[BEGIN Raw data]

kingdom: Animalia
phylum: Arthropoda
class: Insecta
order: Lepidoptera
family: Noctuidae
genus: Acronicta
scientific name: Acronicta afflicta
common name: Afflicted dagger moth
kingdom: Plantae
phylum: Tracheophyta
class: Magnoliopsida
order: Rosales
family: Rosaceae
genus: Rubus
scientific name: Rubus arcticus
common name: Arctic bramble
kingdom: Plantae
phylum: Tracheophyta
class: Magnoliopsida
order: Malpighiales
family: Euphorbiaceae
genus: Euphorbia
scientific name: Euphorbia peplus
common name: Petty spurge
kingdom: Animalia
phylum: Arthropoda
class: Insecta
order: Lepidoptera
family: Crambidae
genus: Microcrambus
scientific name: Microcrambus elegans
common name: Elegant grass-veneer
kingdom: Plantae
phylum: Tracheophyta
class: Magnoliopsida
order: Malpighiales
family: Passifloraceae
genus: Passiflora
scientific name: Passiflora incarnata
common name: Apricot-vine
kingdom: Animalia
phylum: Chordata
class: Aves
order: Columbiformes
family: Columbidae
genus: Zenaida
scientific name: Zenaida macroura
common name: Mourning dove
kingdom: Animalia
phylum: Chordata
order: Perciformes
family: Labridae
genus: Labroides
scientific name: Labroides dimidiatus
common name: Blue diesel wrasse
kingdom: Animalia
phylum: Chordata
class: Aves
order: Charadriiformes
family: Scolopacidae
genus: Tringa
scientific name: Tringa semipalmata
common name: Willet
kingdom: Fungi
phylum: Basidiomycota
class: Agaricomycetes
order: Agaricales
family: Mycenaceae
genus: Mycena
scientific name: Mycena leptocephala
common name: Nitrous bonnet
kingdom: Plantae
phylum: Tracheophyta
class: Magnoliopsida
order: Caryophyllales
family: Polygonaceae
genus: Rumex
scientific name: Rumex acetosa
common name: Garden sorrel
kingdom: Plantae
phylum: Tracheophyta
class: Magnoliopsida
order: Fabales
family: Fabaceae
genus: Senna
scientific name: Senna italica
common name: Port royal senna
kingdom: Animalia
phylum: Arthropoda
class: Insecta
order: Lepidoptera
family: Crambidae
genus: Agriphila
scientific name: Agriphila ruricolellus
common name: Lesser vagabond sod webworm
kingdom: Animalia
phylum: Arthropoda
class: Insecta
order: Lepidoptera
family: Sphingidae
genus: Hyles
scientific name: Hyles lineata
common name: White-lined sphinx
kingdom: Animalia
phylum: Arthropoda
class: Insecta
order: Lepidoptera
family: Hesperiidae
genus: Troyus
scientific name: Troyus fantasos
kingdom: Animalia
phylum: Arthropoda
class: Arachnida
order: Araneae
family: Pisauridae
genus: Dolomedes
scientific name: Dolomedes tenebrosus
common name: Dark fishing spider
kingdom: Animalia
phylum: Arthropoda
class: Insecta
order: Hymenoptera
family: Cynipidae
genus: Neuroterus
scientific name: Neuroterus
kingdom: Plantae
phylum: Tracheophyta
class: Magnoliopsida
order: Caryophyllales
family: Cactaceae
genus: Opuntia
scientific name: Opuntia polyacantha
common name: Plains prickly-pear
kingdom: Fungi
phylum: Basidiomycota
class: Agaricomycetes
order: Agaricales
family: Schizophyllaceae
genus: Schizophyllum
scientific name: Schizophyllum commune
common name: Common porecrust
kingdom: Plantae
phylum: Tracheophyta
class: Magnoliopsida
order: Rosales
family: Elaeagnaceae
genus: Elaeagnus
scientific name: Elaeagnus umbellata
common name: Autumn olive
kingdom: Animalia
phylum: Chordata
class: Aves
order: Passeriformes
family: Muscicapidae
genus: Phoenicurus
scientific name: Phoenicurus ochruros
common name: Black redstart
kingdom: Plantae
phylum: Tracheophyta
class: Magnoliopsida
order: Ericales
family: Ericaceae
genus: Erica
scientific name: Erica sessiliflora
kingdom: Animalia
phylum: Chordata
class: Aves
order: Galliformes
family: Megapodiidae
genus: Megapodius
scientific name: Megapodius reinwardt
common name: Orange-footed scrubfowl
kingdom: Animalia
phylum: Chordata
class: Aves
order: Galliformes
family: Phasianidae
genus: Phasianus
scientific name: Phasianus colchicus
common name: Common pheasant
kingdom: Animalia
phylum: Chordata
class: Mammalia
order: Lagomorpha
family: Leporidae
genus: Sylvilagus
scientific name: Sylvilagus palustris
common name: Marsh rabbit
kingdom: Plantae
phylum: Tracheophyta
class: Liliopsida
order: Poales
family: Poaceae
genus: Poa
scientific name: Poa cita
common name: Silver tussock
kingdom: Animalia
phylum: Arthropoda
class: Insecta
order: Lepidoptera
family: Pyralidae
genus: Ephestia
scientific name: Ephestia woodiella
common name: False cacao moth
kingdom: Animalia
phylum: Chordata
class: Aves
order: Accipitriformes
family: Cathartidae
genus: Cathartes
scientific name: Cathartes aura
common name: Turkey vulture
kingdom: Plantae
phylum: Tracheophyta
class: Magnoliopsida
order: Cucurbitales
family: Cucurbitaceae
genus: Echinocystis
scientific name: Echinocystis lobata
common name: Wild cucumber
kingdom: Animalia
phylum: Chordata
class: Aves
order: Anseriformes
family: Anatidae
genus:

[END Raw data]

Reproduce the lines above with "common name" changed to "vernacular name" wherever it occurs, leaving everything else unaltered.

Solved problem »
kingdom: Animalia
phylum: Arthropoda
class: Insecta
order: Lepidoptera
family: Noctuidae
genus: Acronicta
scientific name: Acronicta afflicta
vernacular name: Afflicted dagger moth
kingdom: Plantae
phylum: Tracheophyta
class: Magnoliopsida
order: Rosales
family: Rosaceae
genus: Rubus
scientific name: Rubus arcticus
vernacular name: Arctic bramble
kingdom: Plantae
phylum: Tracheophyta
class: Magnoliopsida
order: Malpighiales
family: Euphorbiaceae
genus: Euphorbia
scientific name: Euphorbia peplus
vernacular name: Petty spurge
kingdom: Animalia
phylum: Arthropoda
class: Insecta
order: Lepidoptera
family: Crambidae
genus: Microcrambus
scientific name: Microcrambus elegans
vernacular name: Elegant grass-veneer
kingdom: Plantae
phylum: Tracheophyta
class: Magnoliopsida
order: Malpighiales
family: Passifloraceae
genus: Passiflora
scientific name: Passiflora incarnata
vernacular name: Apricot-vine
kingdom: Animalia
phylum: Chordata
class: Aves
order: Columbiformes
family: Columbidae
genus: Zenaida
scientific name: Zenaida macroura
vernacular name: Mourning dove
kingdom: Animalia
phylum: Chordata
order: Perciformes
family: Labridae
genus: Labroides
scientific name: Labroides dimidiatus
vernacular name: Blue diesel wrasse
kingdom: Animalia
phylum: Chordata
class: Aves
order: Charadriiformes
family: Scolopacidae
genus: Tringa
scientific name: Tringa semipalmata
vernacular name: Willet
kingdom: Fungi
phylum: Basidiomycota
class: Agaricomycetes
order: Agaricales
family: Mycenaceae
genus: Mycena
scientific name: Mycena leptocephala
vernacular name: Nitrous bonnet
kingdom: Plantae
phylum: Tracheophyta
class: Magnoliopsida
order: Caryophyllales
family: Polygonaceae
genus: Rumex
scientific name: Rumex acetosa
vernacular name: Garden sorrel
kingdom: Plantae
phylum: Tracheophyta
class: Magnoliopsida
order: Fabales
family: Fabaceae
genus: Senna
scientific name: Senna italica
vernacular name: Port royal senna
kingdom: Animalia
phylum: Arthropoda
class: Insecta
order: Lepidoptera
family: Crambidae
genus: Agriphila
scientific name: Agriphila ruricolellus
vernacular name: Lesser vagabond sod webworm
kingdom: Animalia
phylum: Arthropoda
class: Insecta
order: Lepidoptera
family: Sphingidae
genus: Hyles
scientific name: Hyles lineata
vernacular name: White-lined sphinx
kingdom: Animalia
phylum: Arthropoda
class: Insecta
order: Lepidoptera
family: Hesperiidae
genus: Troyus
scientific name: Troyus fantasos
kingdom: Animalia
phylum: Arthropoda
class: Arachnida
order: Araneae
family: Pisauridae
genus: Dolomedes
scientific name: Dolomedes tenebrosus
vernacular name: Dark fishing spider
kingdom: Animalia
phylum: Arthropoda
class: Insecta
order: Hymenoptera
family: Cynipidae
genus: Neuroterus
scientific name: Neuroterus
kingdom: Plantae
phylum: Tracheophyta
class: Magnoliopsida
order: Caryophyllales
family: Cactaceae
genus: Opuntia
scientific name: Opuntia polyacantha
vernacular name: Plains prickly-pear
kingdom: Fungi
phylum: Basidiomycota
class: Agaricomycetes
order: Agaricales
family: Schizophyllaceae
genus: Schizophyllum
scientific name: Schizophyllum commune
vernacular name: Common porecrust
kingdom: Plantae
phylum: Tracheophyta
class: Magnoliopsida
order: Rosales
family: Elaeagnaceae
genus: Elaeagnus
scientific name: Elaeagnus umbellata
vernacular name: Autumn olive
kingdom: Animalia
phylum: Chordata
class: Aves
order: Passeriformes
family: Muscicapidae
genus: Phoenicurus
scientific name: Phoenicurus ochruros
vernacular name: Black redstart
kingdom: Plantae
phylum: Tracheophyta
class: Magnoliopsida
order: Ericales
family: Ericaceae
genus: Erica
scientific name: Erica sessiliflora
kingdom: Animalia
phylum: Chordata
class: Aves
order: Galliformes
family: Megapodiidae
genus: Megapodius
scientific name: Megapodius reinwardt
vernacular name: Orange-footed scrubfowl
kingdom: Animalia
phylum: Chordata
class: Aves
order: Galliformes
family: Phasianidae
genus: Phasianus
scientific name: Phasianus colchicus
vernacular name: Common pheasant
kingdom: Animalia
phylum: Chordata
class: Mammalia
order: Lagomorpha
family: Leporidae
genus: Sylvilagus
scientific name: Sylvilagus palustris
vernacular name: Marsh rabbit
kingdom: Plantae
phylum: Tracheophyta
class: Liliopsida
order: Poales
family: Poaceae
genus: Poa
scientific name: Poa cita
vernacular name: Silver tussock
kingdom: Animalia
phylum: Arthropoda
class: Insecta
order: Lepidoptera
family: Pyralidae
genus: Ephestia
scientific name: Ephestia woodiella
vernacular name: False cacao moth
kingdom: Animalia
phylum: Chordata
class: Aves
order: Accipitriformes
family: Cathartidae
genus: Cathartes
scientific name: Cathartes aura
vernacular name: Turkey vulture
kingdom: Plantae
phylum: Tracheophyta
class: Magnoliopsida
order: Cucurbitales
family: Cucurbitaceae
genus: Echinocystis
scientific name: Echinocystis lobata
vernacular name: Wild cucumber
kingdom: Animalia
phylum: Chordata
class: Aves
order: Anseriformes
family: Anatidae
genus:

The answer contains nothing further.